JOHN STONESTREET: For the third time? Right? Isn’t that, I mean, leave these poor ladies alone; let them do their job; let them live out their calling of caring for people who are, you know, suffering and dying. I mean, the work that they do, nobody else wants to do. So let them do it, and leave them alone. That’s kind of my gut reaction that I’ve had for years now ever since this case first hit the radar. It is good news, but you know, again, it underscores, I think, a deeper cultural reality that religion and religious belief is often considered to be a personal private preference. It’s considered to be your hobby. And it underscores that at the root of the conflict of so much that we see culturally right now is a collision of worldviews. You know, who’s ultimately in charge? Do we have an allegiance to anything higher than the state? Are our deeply held beliefs the most significant thing about who we are and how we live our lives, or does something else take that place? So, and good heavens these are nuns caring for the suffering and dying, right? I mean, how much more winsome can you be, and it’s not enough, you know, when you collide. So I was really grateful for this one. Hopefully this is the end of the road for them.

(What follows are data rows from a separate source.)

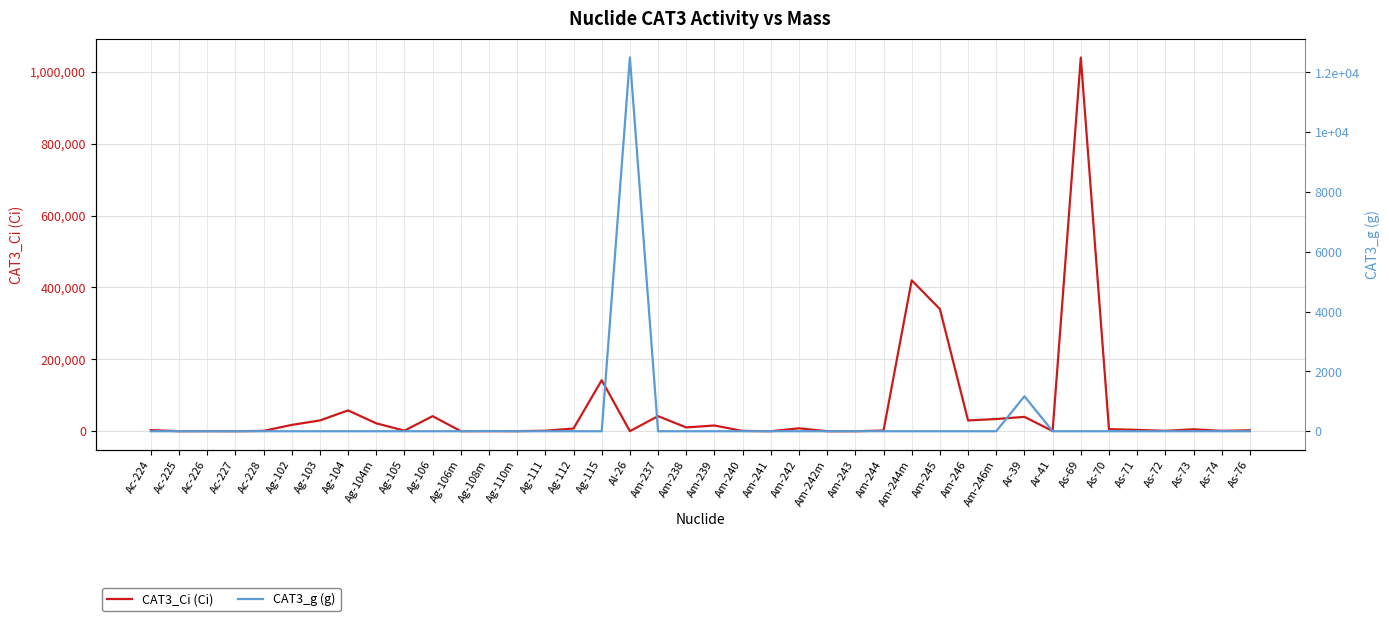

Reading left to right, list all the values displayed in this chart.

CAT3_Ci (Ci): 3200.0	32.0	320.0	0.0	940.0	17600.0	30000.0	58000.0	22000.0	1640.0	42000.0	280.0	200.0	260.0	1440.0	7600.0	142000.0	240.0	42000.0	10600.0	16000.0	900.0	0.5	8200.0	0.5	0.5	1880.0	420000.0	340000.0	30000.0	34000.0	40000.0	600.0	1040000.0	5800.0	3800.0	1120.0	5400.0	1020.0	2600.0
CAT3_g (g): 0.0	0.0	0.0	0.0	0.0	0.0	0.0	0.0	0.0	0.1	0.0	0.0	7.7	0.1	0.0	0.0	0.0	12500.0	0.0	0.0	0.0	0.0	0.1	0.0	0.1	2.6	0.0	0.0	0.1	0.0	0.0	1170.0	0.0	0.0	0.0	0.0	0.0	0.2	0.0	0.0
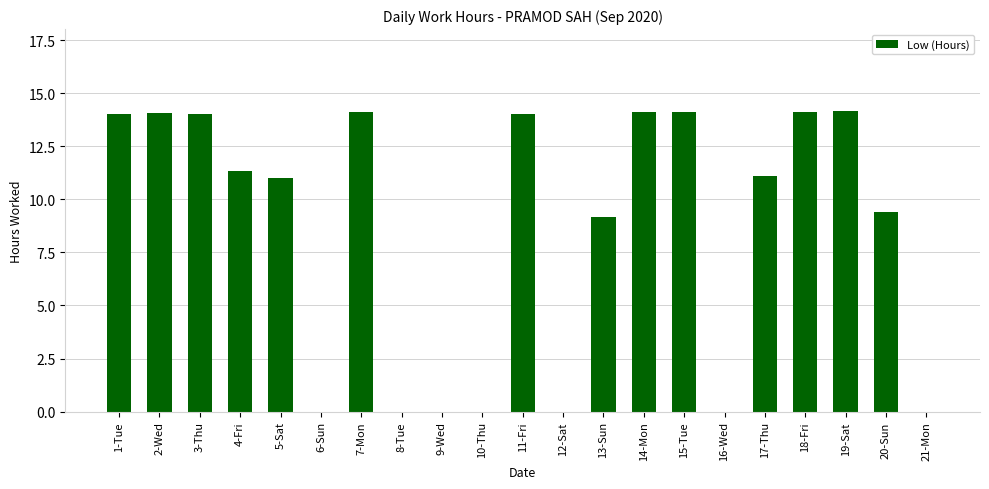

What is the sum of the values at 5-Sat and 11-Fri?

25.0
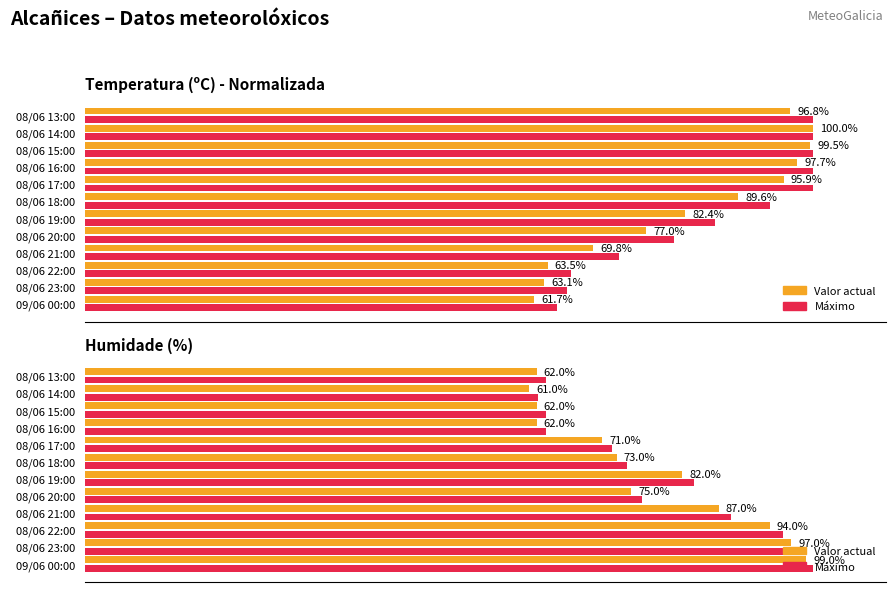

What is the highest value of the Máximo series?

100.0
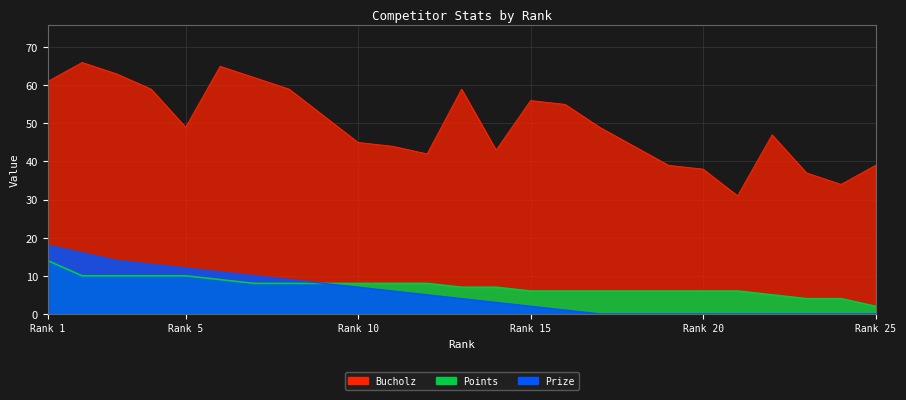

Which label corresponds to the largest value in the chart?

2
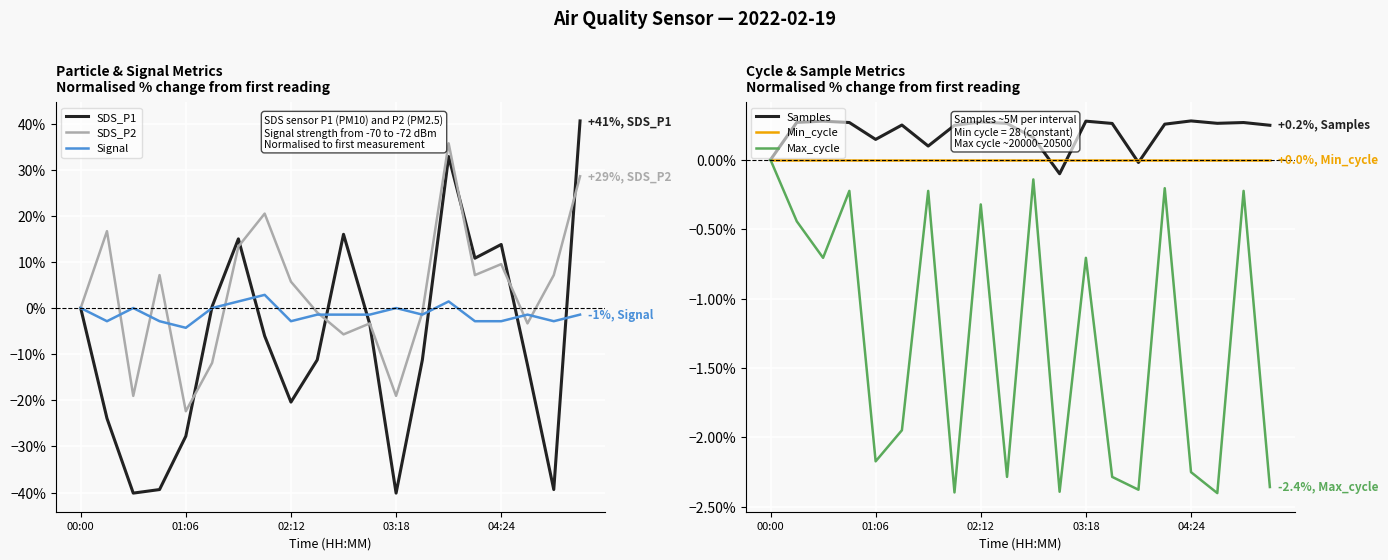

How many times do SDS_P2 and Min_cycle cross each other?

8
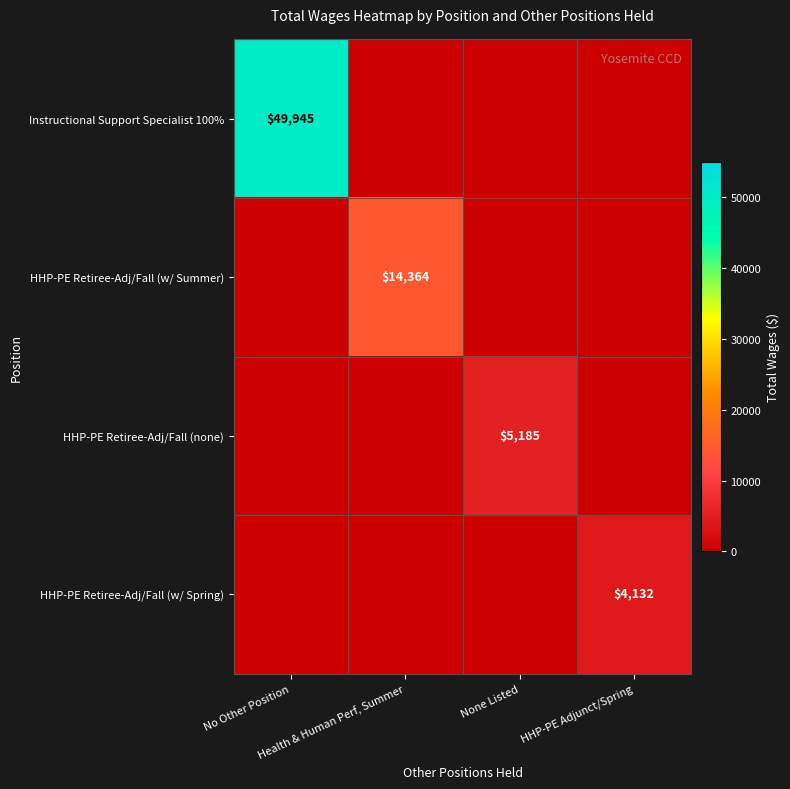

Which category has the lowest value in the HHP-PE Retiree-Adj/Fall (w/ Spring) series?

No Other Position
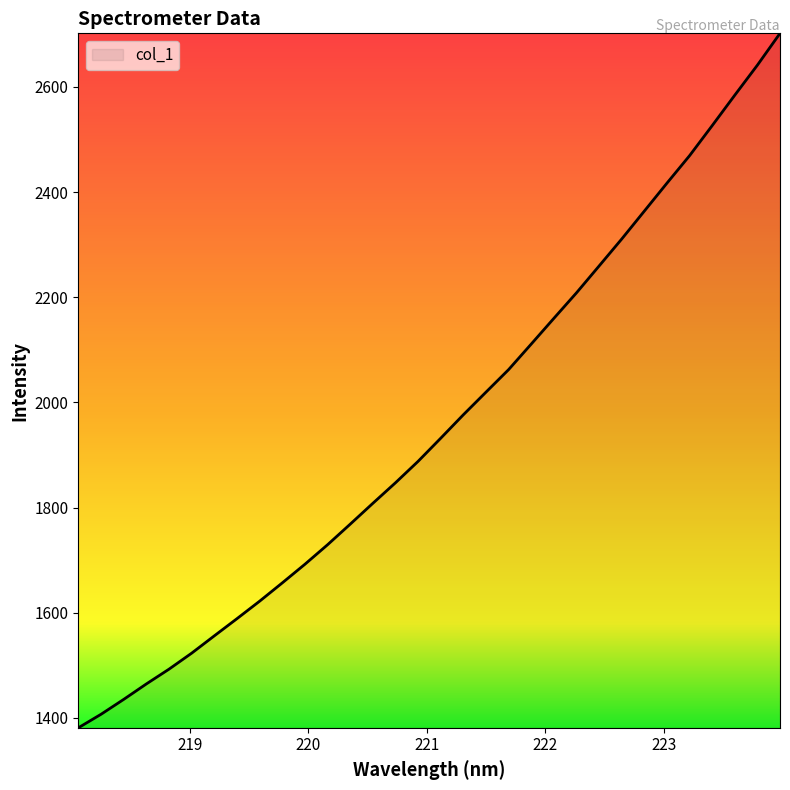

Reading left to right, extract all data points from this chart.

1381.4	1407.1	1435.4	1464.8	1492.9	1523.3	1556.3	1588.9	1622.2	1656.9	1692.4	1729.5	1768.6	1808.3	1847.3	1888.1	1932.1	1976.7	2019.7	2062.6	2111.2	2160.1	2208.6	2259.7	2310.9	2364.0	2417.2	2469.4	2526.5	2584.4	2641.6	2702.0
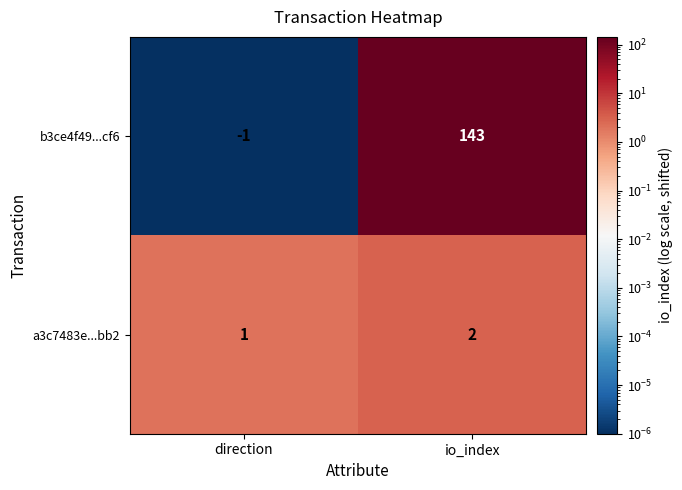

Reading left to right, what are all the values shown in this chart?

b3ce4f49...cf6: direction=-1	io_index=143
a3c7483e...bb2: direction=1	io_index=2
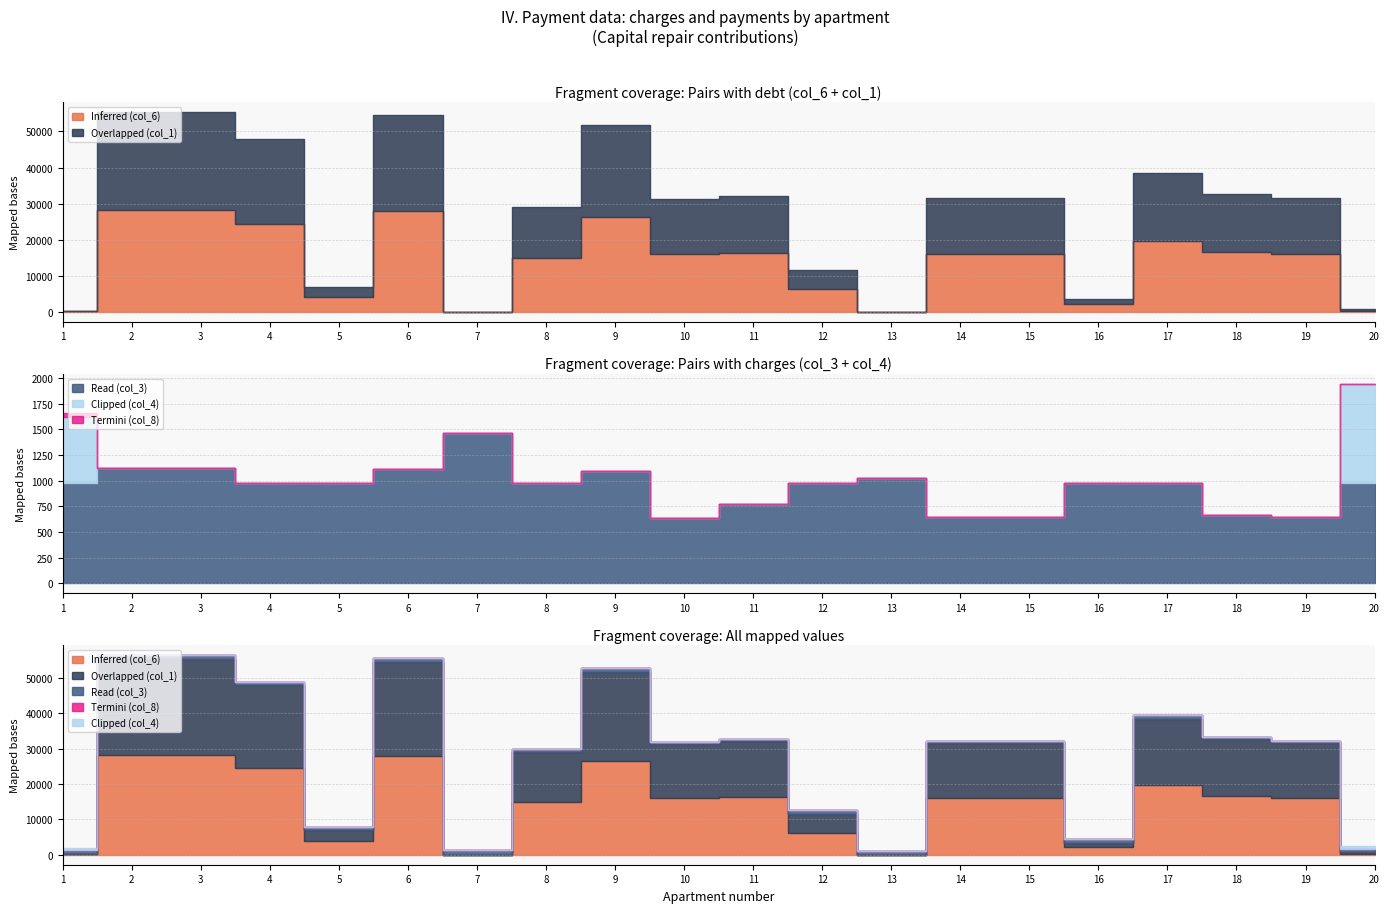

What is the value of the Read (col_3) point at the 10th from the left?

633.8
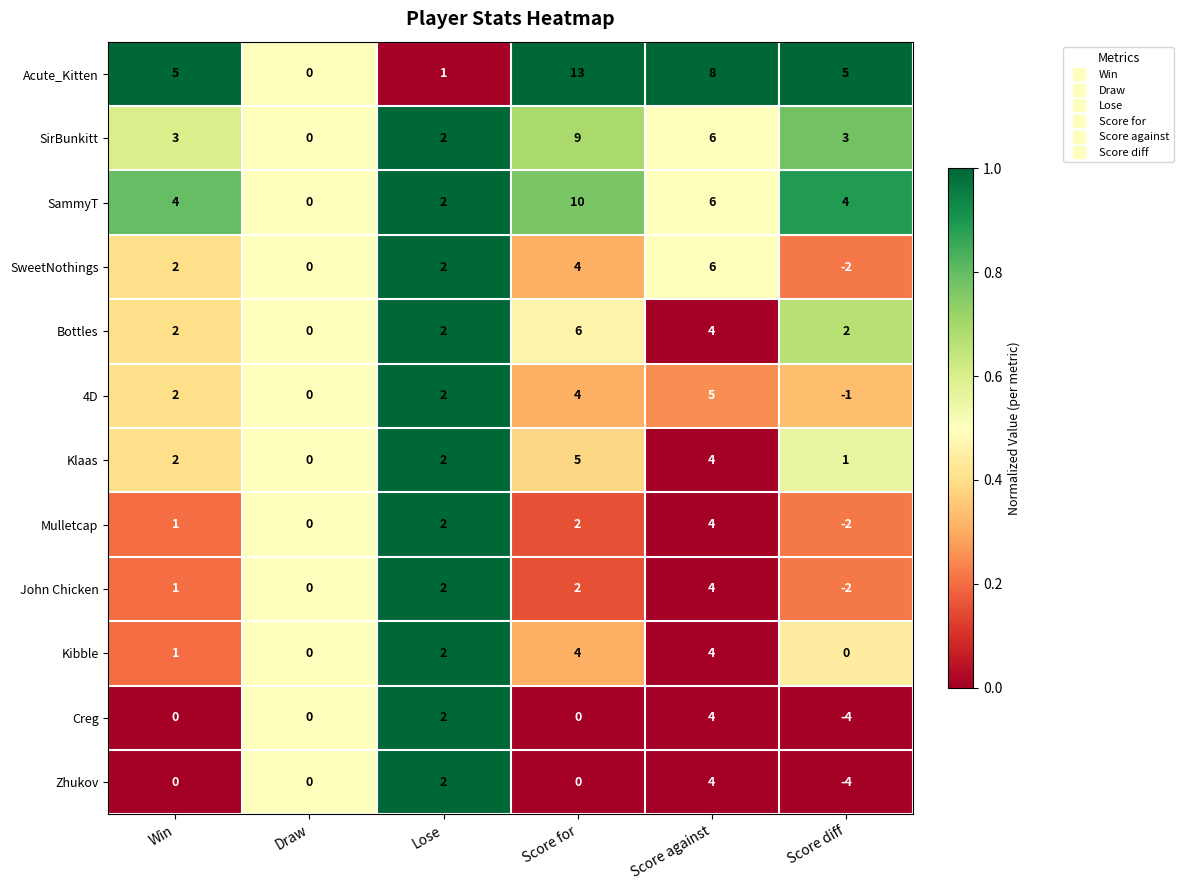

True or false: Bottles has a value of 3 at Score against.

False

JOHN RUSTIN: Ryan, any reaction?

RYAN ANDERSON: It’s not. I agree with everything John just said, and I agree that hopefully it’s the end of the road. I don’t see it being the end of the road. And let me give you a couple of reasons why. Even if Trump is re-elected, the Attorney General of Pennsylvania, the day after the decision said that he’s going to continue to press this. If Trump loses, Vice President Biden has already promised that if he becomes president, he said, “I’ll go back to the Obamacare mandate before Hobby Lobby.” He doesn’t seem to have realized that they lost the Hobby Lobby case, and he can’t take us back, you know, prior to a binding Supreme Court victory for Hobby Lobby. But in his mind—and this speaks to John’s point about the cultural moment that we’re in—he wants to say, “Look, we’re not giving anyone these exemptions, no accommodations, right? We’re going back to where we were before Hobby Lobby.” So you know, that’s why I don’t think it’s over for them. And this isn’t just a religious liberty or a conscience question. It’s the pro-life issue. We currently have a federal mandate saying every healthcare plan needs to cover cost free for drugs and devices that could kill an unborn child, right? That’s an unjust law, and it’s an unjust law for everyone. And the best we could do in the Trump Administration was broadening the exemption, not getting rid of the underlying objectionable law.